* Teks Dokumen:
+ + + + +
Politikus dari Partai Gerindra ini memberikan apresiasi kepada Menteri Energi dan Sumber Daya Mineral (ESDM), Bahlil Lahadalia, atas langkahnya menghentikan sementara aktivitas penambangan di Raja Ampat.
Namun, ia mengungkapkan bahwa ada beberapa kegiatan pertambangan di daerah lain yang berpotensi mengancam keberadaan gua-gua purba.
“Kami juga memantau beberapa lokasi di Sulawesi dan Kalimantan. Di sana, terdapat aktivitas penambangan yang mengancam gua-gua purba yang menyimpan lukisan-lukisan kuno berusia puluhan ribu tahun. Hal ini sangat membahayakan,” ungkap Fadli.
Ia mengaku telah menyampaikan permasalahan ini kepada Bahlil. Kementerian Kebudayaan juga telah melakukan kajian, terutama terkait gua-gua purba yang berada di Kalimantan.
“Ya, secara lisan sudah saya sampaikan, tetapi kami sedang menyusun kajiannya, termasuk lokasi-lokasi tempat tersebut, khususnya yang berada di Kalimantan,” pungkasnya.
Menanggapi polemik terkait kegiatan tambang nikel di kawasan Raja Ampat, yang diduga telah merusak ekosistem setempat, Kementerian Kehutanan telah mengeluarkan kebijakan.
Direktur Jenderal Planologi Kehutanan, Ade Triaji Kusumah, menjelaskan bahwa Menteri Kehutanan, Raja Juli Antoni, telah memberikan arahan tegas untuk tidak menerbitkan Persetujuan Penggunaan Kawasan Hutan (PPKH) baru di Raja Ampat.
Hingga saat ini, tercatat ada dua PPKH yang telah diterbitkan di wilayah Raja Ampat, masing-masing pada tahun 2020 dan 2022. Keduanya didasarkan pada perizinan di sektor pertambangan, berupa Izin Usaha Pertambangan (IUP) dan persetujuan lingkungan yang berlaku pada saat itu.
+ + + + +
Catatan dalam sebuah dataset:
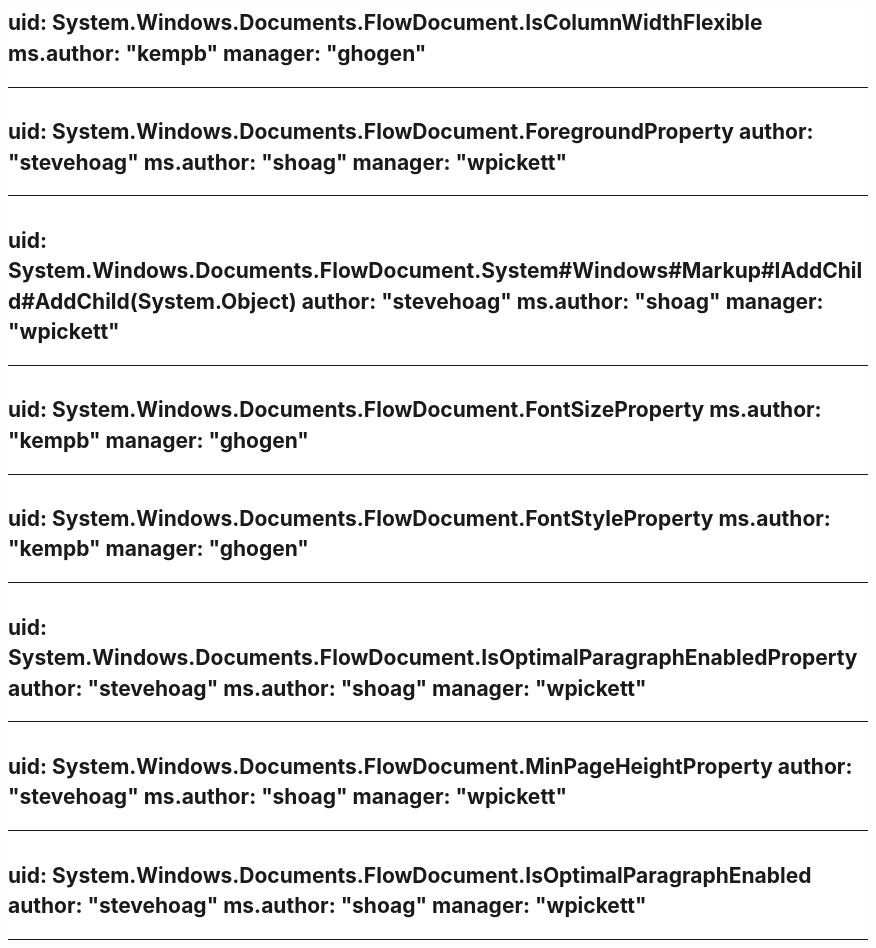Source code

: uid: System.Windows.Documents.FlowDocument.IsColumnWidthFlexible
ms.author: "kempb"
manager: "ghogen"
---

---
uid: System.Windows.Documents.FlowDocument.ForegroundProperty
author: "stevehoag"
ms.author: "shoag"
manager: "wpickett"
---

---
uid: System.Windows.Documents.FlowDocument.System#Windows#Markup#IAddChild#AddChild(System.Object)
author: "stevehoag"
ms.author: "shoag"
manager: "wpickett"
---

---
uid: System.Windows.Documents.FlowDocument.FontSizeProperty
ms.author: "kempb"
manager: "ghogen"
---

---
uid: System.Windows.Documents.FlowDocument.FontStyleProperty
ms.author: "kempb"
manager: "ghogen"
---

---
uid: System.Windows.Documents.FlowDocument.IsOptimalParagraphEnabledProperty
author: "stevehoag"
ms.author: "shoag"
manager: "wpickett"
---

---
uid: System.Windows.Documents.FlowDocument.MinPageHeightProperty
author: "stevehoag"
ms.author: "shoag"
manager: "wpickett"
---

---
uid: System.Windows.Documents.FlowDocument.IsOptimalParagraphEnabled
author: "stevehoag"
ms.author: "shoag"
manager: "wpickett"
---

---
+ + + + +
* Daftar Tugas:
1) Menurut teks tentang tambang di Raja Ampat, berapa PPKH yang sudah diterbitkan di wilayah Raja Ampat, dan pada tahun berapa saja?
2) Salin tanpa perubahan bagian dari teks tentang tambang di Raja Ampat yang dimulai dengan kata-kata yang memuat "Menanggapi polemik terkait" dan berakhir dengan "pada saat itu.".
3) Teruskan teks tentang tambang di Raja Ampat, mulai sesudah kalimat terakhir yang tertulis.
Catatan di atas adalah bahan yang terpisah dari teks.

* Jawaban Berurutan:
1) Ada dua PPKH, yang diterbitkan pada tahun 2020 dan 2022.

2)
Menanggapi polemik terkait kegiatan tambang nikel di kawasan Raja Ampat, yang diduga telah merusak ekosistem setempat, Kementerian Kehutanan telah mengeluarkan kebijakan.
Direktur Jenderal Planologi Kehutanan, Ade Triaji Kusumah, menjelaskan bahwa Menteri Kehutanan, Raja Juli Antoni, telah memberikan arahan tegas untuk tidak menerbitkan Persetujuan Penggunaan Kawasan Hutan (PPKH) baru di Raja Ampat.
Hingga saat ini, tercatat ada dua PPKH yang telah diterbitkan di wilayah Raja Ampat, masing-masing pada tahun 2020 dan 2022. Keduanya didasarkan pada perizinan di sektor pertambangan, berupa Izin Usaha Pertambangan (IUP) dan persetujuan lingkungan yang berlaku pada saat itu.

3)
“Sebagai respons atas kekhawatiran terhadap potensi degradasi lingkungan di kawasan bernilai konservasi tinggi seperti Raja Ampat, Menteri Kehutanan telah menginstruksikan penghentian sementara penerbitan PPKH baru. Intinya, yang baru kita hentikan, yang lama kita evaluasi dan awasi dengan ketat,” kata Ade dalam keterangannya, Kamis (5/6/2025).
Ia menuturkan bahwa pihaknya memprioritaskan perlindungan kawasan ini. Langkah ini sejalan dengan komitmen Indonesia dalam melestarikan keanekaragaman hayati dan memperkuat peran masyarakat adat serta lokal sebagai penjaga hutan yang berkelanjutan.
“Kami juga akan terus memperkuat koordinasi dengan instansi terkait, pemerintah daerah, serta masyarakat sipil, agar setiap bentuk pembangunan di Raja Ampat dapat berlangsung secara berkelanjutan dan tidak mengancam kelestarian lingkungan,” pungkas Ade.
Kementerian Lingkungan Hidup/Badan Pengendalian Lingkungan Hidup menyegel empat tambang nikel di wilayah Raja Ampat, Papua Barat. Keempat perusahaan tambang nikel yang disegel tersebut adalah PT Gag Nikel, PT Kawei Sejahtera Mining, PT Anugerah Surya Pratama, dan PT Mulia Raymond Perkasa.
Meskipun seluruhnya telah mengantongi Izin Usaha Pertambangan (IUP), hanya tiga perusahaan yang memiliki Persetujuan Penggunaan Kawasan Hutan (PPKH), yaitu PT ASP, PT GN, dan PT KSM.
“PT ASP, perusahaan Penanaman Modal Asing asal Tiongkok, melakukan aktivitas tambang di Pulau Manuran seluas kurang lebih 746 hektare. Sementara PT GN beroperasi di Pulau Gag seluas kurang lebih 6.030,53 hektare,” ujar Menteri Lingkungan Hidup/Kepala BPLH, Hanif Faisol Nurofiq, dalam keterangannya yang diterima Liputanku, Kamis (5/6/2025).
Ia menegaskan bahwa kedua pulau tersebut dikategorikan sebagai pulau kecil, yang seharusnya tidak diperuntukkan bagi aktivitas pertambangan sebagaimana diatur dalam Undang-Undang Nomor 1 Tahun 2014.
Hanif mengungkapkan bahwa tim pengawas menemukan sejumlah pelanggaran, khususnya oleh PT ASP, antara lain tidak memiliki sistem manajemen lingkungan dan tidak melakukan pengelolaan limbah larian. Oleh karena itu, KLH menghentikan aktivitas tersebut dan memasang plang peringatan sebagai bentuk tindakan tegas.
“KLH/BPLH akan mengevaluasi Persetujuan Lingkungan yang dimiliki PT GN dan PT ASP. Jika terbukti bertentangan dengan Undang-Undang Nomor 1 Tahun 2014, maka izin tersebut akan dicabut,” tegasnya.
Hanif menyampaikan, berdasarkan Pasal 23 ayat (2) dan Pasal 35 huruf k UU Nomor 1 Tahun 2014, pemanfaatan pulau-pulau kecil dan perairan sekitarnya diprioritaskan untuk kegiatan non-pertambangan, seperti konservasi, pendidikan, perikanan, dan pariwisata berkelanjutan.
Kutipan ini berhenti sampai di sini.